Chips and Salsa No No

Even during the winter holidays some parties may offer chips and salsa. Stay away from this combo as one serving of tortilla chips with salsa (about one cup) packs about 300 calories worth of useless high sodium and fat. Stick to the hummus which is lower in sodium and offers protein, fiber and healthy fats instead. 

Move the Mash

You may have taken a good helping of mashed potatoes this past Thanksgiving but if another helping comes your way this holiday season move ‘em along. White potatoes are a night shade which is a category of foods that have been linked to inflammatory joint pain. There is also  cream, milk, butter, cheese and other fattening additives to mashed potatoes that will have you packing on the pounds. 

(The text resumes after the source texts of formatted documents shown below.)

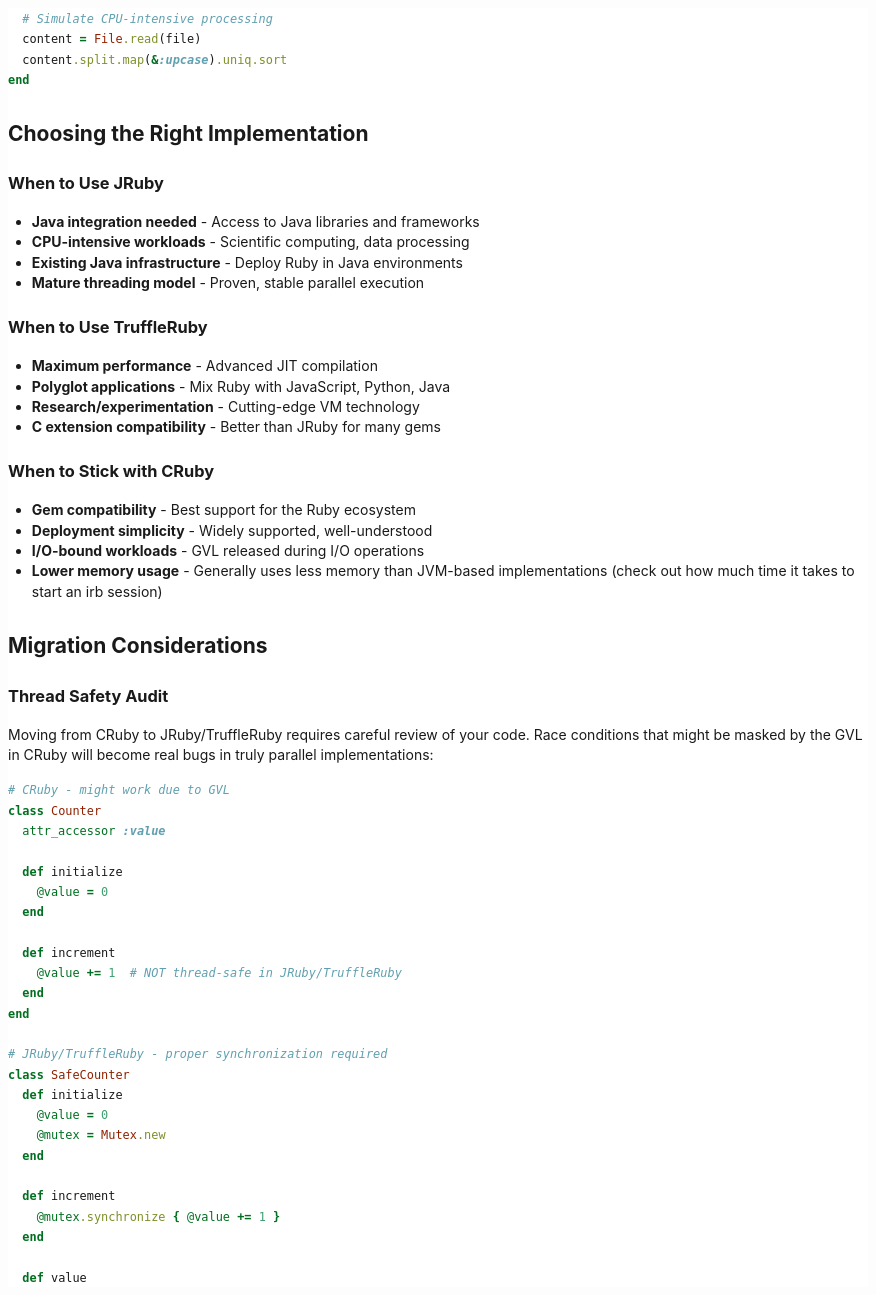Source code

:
 ```ruby
  # Simulate CPU-intensive processing
  content = File.read(file)
  content.split.map(&:upcase).uniq.sort
end
```

## Choosing the Right Implementation

### When to Use JRuby

- **Java integration needed** - Access to Java libraries and frameworks
- **CPU-intensive workloads** - Scientific computing, data processing
- **Existing Java infrastructure** - Deploy Ruby in Java environments
- **Mature threading model** - Proven, stable parallel execution

### When to Use TruffleRuby

- **Maximum performance** - Advanced JIT compilation
- **Polyglot applications** - Mix Ruby with JavaScript, Python, Java
- **Research/experimentation** - Cutting-edge VM technology
- **C extension compatibility** - Better than JRuby for many gems

### When to Stick with CRuby

- **Gem compatibility** - Best support for the Ruby ecosystem
- **Deployment simplicity** - Widely supported, well-understood
- **I/O-bound workloads** - GVL released during I/O operations
- **Lower memory usage** - Generally uses less memory than JVM-based implementations (check out how much time it takes to start an irb session)

## Migration Considerations

### Thread Safety Audit

Moving from CRuby to JRuby/TruffleRuby requires careful review of your code. Race conditions that might be masked by the GVL in CRuby will become real bugs in truly parallel implementations:

```ruby
# CRuby - might work due to GVL
class Counter
  attr_accessor :value

  def initialize
    @value = 0
  end

  def increment
    @value += 1  # NOT thread-safe in JRuby/TruffleRuby
  end
end

# JRuby/TruffleRuby - proper synchronization required
class SafeCounter
  def initialize
    @value = 0
    @mutex = Mutex.new
  end

  def increment
    @mutex.synchronize { @value += 1 }
  end

  def value
```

Look for or prepare sweet potatoes instead. These tasty spuds are chock full of nutrition your body will happily embrace.

Cheese Stick Carb Fest

You may not even realize you are in trouble until after eating several of these twisty, cheesy sticks of salty, carbohydrate hell. Stay away from the table cheese sticks with just one holding a third of your daily unsaturated fat. Plus, the high white flour content is notorious for spiking blood sugar and causing overeating as a result. 

White Rice Review

Fluffy white rice mixed with beans or other foods seems fairly harmless but this holiday season go easy or not at all. This rice is stripped of its nutritional value simply to produce a signature white color. The husks are removed as people like the soft eating rather than challenge the body to breakdown all the original nutrition rice grains have to offer. There is also an immediate glucose increase as white rice rapidly turns to sugar and is then stored as fat. 

Choose brown rice or quinoa for a more healthy choice your body will be able to utilize.

Holiday Cookies Karma

This is pretty much a no-brainer. Most holiday cookies are a mix of high sugar, flour, and other ingredients that include food dyes and preservatives. If you want holiday cookies opt for a vegan recipe instead. These usually contain plant-based ingredients that are more assimilated by the body turning them into nutritious powerhouses rather than fat forming lead bullets.

Cream Based Soups

Winter holiday soups are perfect for those bone chilling days you want to settle down and enjoy a warming meal. This is all fine and good unless the soup is cream based. These soups contain high calories and digestive damaging dairy, as well as the potential for spoilage. 

Stick to miso, chicken or barley soups for a holiday food loaded with all sorts of nutritious goodness. 

This holiday season give your body a break and choose your eats responsibly. It doesn’t take much to spot a potential health threat innocently sitting amidst a holiday spread. Rather than wait until the new year to get healthy, just don’t submit to blind holiday gluttony. 

Avoid sugar, alcohol, processed foods and other toxic concoctions all wrapped up in colorful, mesmerizing icings and such that seem innocent enough until you wake up the next morning a bloated mess. These holiday should and shouldn’t eats are a small example of the many foods out there you can navigate to get through each holiday party unscathed.